Le Panorama Concurrentiel : La Division des Marchés
En 2025, la division est devenue structurelle :
Solana est Visa/Nasdaq : TPS extrêmes, faible latence, idéal pour le trading, les paiements et DePIN.
Ethereum est SWIFT/FedWire : ne traite pas chaque achat, mais se concentre sur les “paquets de règlement” contenant des milliers de transactions. Actifs à haute valeur et faible fréquence (tokenisation d’obligations d’État, règlement transfrontalier) préfèrent Ethereum pour sa sécurité accrue.
Dans le domaine des RWA—le futur marché des trillions—Ethereum reste dominant. BlackRock BUIDL et Franklin Templeton ont choisi Ethereum pour leurs projets de référence. La logique institutionnelle est simple : pour des actifs de centaines de millions à des milliards, la sécurité prime sur la vitesse. Les dix années d’uptime ininterrompu d’Ethereum représentent sa barrière la plus profonde.
La Conclusion : Un Saut dans la Foi
Ethereum s’était perdu ? En 2025, il a fait un saut risqué vers le modèle de “seigniorage de la base de l’économie numérique”, abandonnant le rêve utopique de Pulau Senang. Comme cette prison sans murs qui a brûlé dans les flammes de la révolte, Ethereum a dû accepter que la technologie seule ne peut résoudre les dynamiques économiques humaines.

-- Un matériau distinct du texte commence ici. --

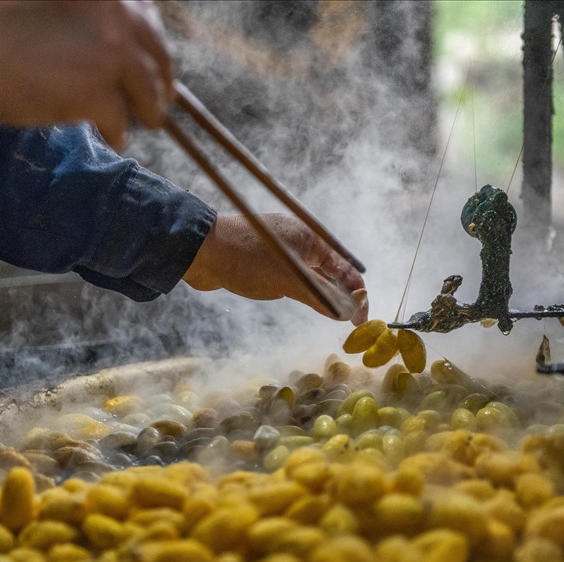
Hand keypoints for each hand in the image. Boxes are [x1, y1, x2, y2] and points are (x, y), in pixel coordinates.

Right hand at [0, 0, 173, 147]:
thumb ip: (79, 15)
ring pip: (147, 92)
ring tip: (145, 122)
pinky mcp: (97, 94)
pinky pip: (119, 121)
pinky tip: (112, 138)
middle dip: (162, 78)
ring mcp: (111, 56)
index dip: (151, 38)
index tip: (152, 53)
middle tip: (162, 97)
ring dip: (148, 109)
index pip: (146, 14)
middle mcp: (117, 16)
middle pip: (157, 55)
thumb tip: (98, 42)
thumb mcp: (48, 0)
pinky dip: (117, 132)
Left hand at [183, 214, 368, 323]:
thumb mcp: (289, 280)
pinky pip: (292, 276)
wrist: (200, 251)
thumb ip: (321, 296)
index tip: (363, 319)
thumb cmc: (247, 260)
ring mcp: (281, 249)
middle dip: (342, 293)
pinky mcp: (264, 260)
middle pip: (330, 269)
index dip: (357, 293)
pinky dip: (303, 289)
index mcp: (309, 238)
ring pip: (310, 274)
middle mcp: (298, 240)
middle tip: (351, 321)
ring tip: (334, 314)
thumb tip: (348, 311)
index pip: (344, 267)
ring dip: (322, 292)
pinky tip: (304, 300)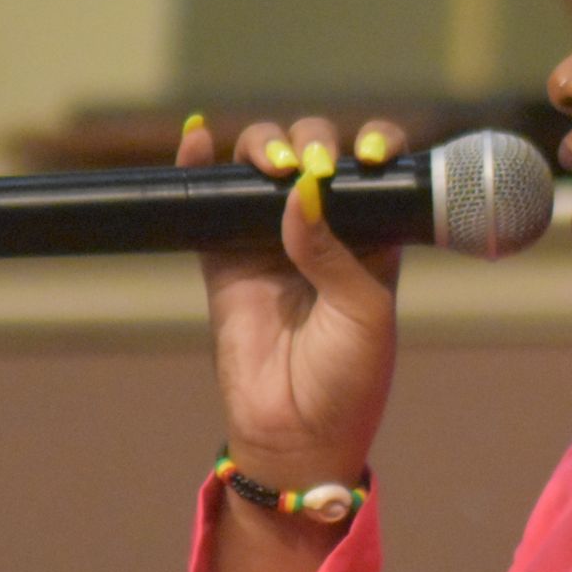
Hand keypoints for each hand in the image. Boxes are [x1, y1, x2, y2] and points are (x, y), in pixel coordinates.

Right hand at [176, 114, 407, 490]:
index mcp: (372, 235)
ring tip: (271, 162)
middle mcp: (323, 228)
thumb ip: (333, 250)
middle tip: (310, 166)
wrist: (297, 435)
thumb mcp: (363, 311)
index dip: (373, 145)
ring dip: (264, 146)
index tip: (368, 153)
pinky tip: (198, 136)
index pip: (373, 171)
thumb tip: (302, 190)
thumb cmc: (349, 377)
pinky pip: (210, 203)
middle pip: (313, 155)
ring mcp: (269, 240)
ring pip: (263, 168)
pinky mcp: (223, 258)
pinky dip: (200, 163)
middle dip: (311, 142)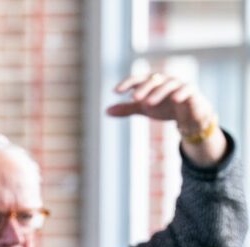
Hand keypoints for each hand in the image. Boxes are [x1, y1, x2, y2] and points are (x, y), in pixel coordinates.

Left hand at [106, 72, 224, 164]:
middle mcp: (164, 80)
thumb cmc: (166, 107)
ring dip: (158, 93)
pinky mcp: (192, 92)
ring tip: (148, 103)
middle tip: (134, 99)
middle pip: (153, 80)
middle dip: (143, 88)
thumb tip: (106, 111)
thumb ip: (127, 108)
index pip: (137, 79)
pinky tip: (175, 99)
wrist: (189, 116)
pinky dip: (181, 93)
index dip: (127, 83)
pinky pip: (187, 89)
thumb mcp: (144, 109)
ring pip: (168, 85)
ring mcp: (179, 84)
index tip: (115, 92)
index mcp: (152, 82)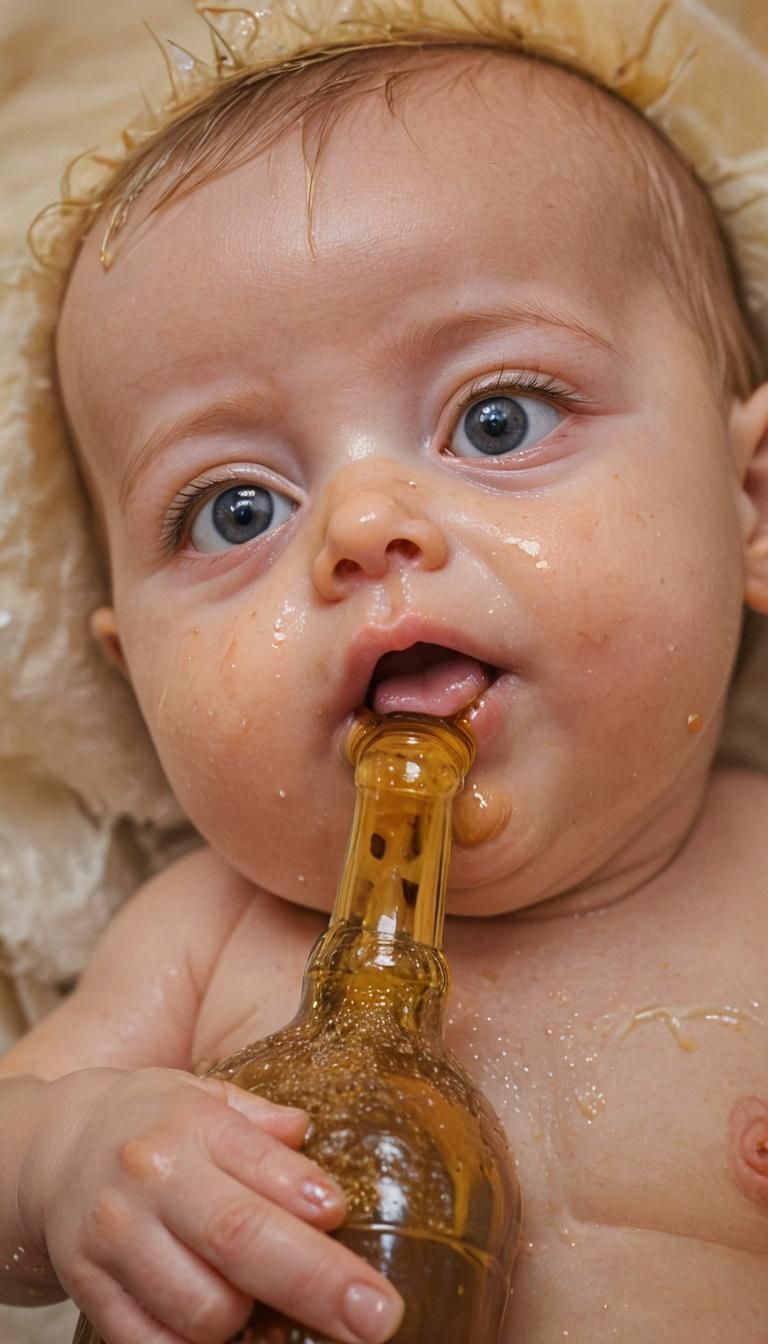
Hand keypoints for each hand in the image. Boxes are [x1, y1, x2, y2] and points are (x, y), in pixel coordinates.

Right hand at [20, 1067, 403, 1343]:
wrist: (53, 1150)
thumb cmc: (151, 1122)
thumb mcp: (204, 1095)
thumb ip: (260, 1117)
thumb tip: (308, 1132)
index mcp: (191, 1124)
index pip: (255, 1161)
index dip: (304, 1195)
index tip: (345, 1216)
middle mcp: (152, 1181)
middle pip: (240, 1241)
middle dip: (317, 1284)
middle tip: (377, 1316)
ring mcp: (118, 1241)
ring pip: (202, 1310)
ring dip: (250, 1322)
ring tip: (265, 1302)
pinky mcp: (93, 1293)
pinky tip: (222, 1333)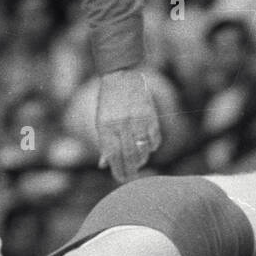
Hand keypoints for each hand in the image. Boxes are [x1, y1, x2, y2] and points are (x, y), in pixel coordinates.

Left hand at [95, 68, 160, 183]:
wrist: (121, 76)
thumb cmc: (109, 102)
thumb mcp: (101, 121)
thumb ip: (104, 143)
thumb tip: (104, 165)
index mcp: (106, 126)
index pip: (113, 155)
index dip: (118, 170)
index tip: (120, 179)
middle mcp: (121, 124)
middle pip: (129, 155)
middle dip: (130, 170)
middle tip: (131, 177)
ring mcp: (137, 120)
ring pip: (143, 149)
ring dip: (141, 160)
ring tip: (139, 163)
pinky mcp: (150, 116)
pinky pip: (154, 139)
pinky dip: (152, 147)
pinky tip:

Mais contrairement à Pulau Senang, Ethereum a survécu. Il a repensé ses règles, obtenu la reconnaissance réglementaire, et reconstruit son modèle économique sur des bases plus solides. Ce n’est pas une histoire de rédemption utopique, mais d’adaptation pragmatique. Si Fusaka atterrira sur un tas de paille ou sur une roche solide, nous ne le saurons qu’avec le temps.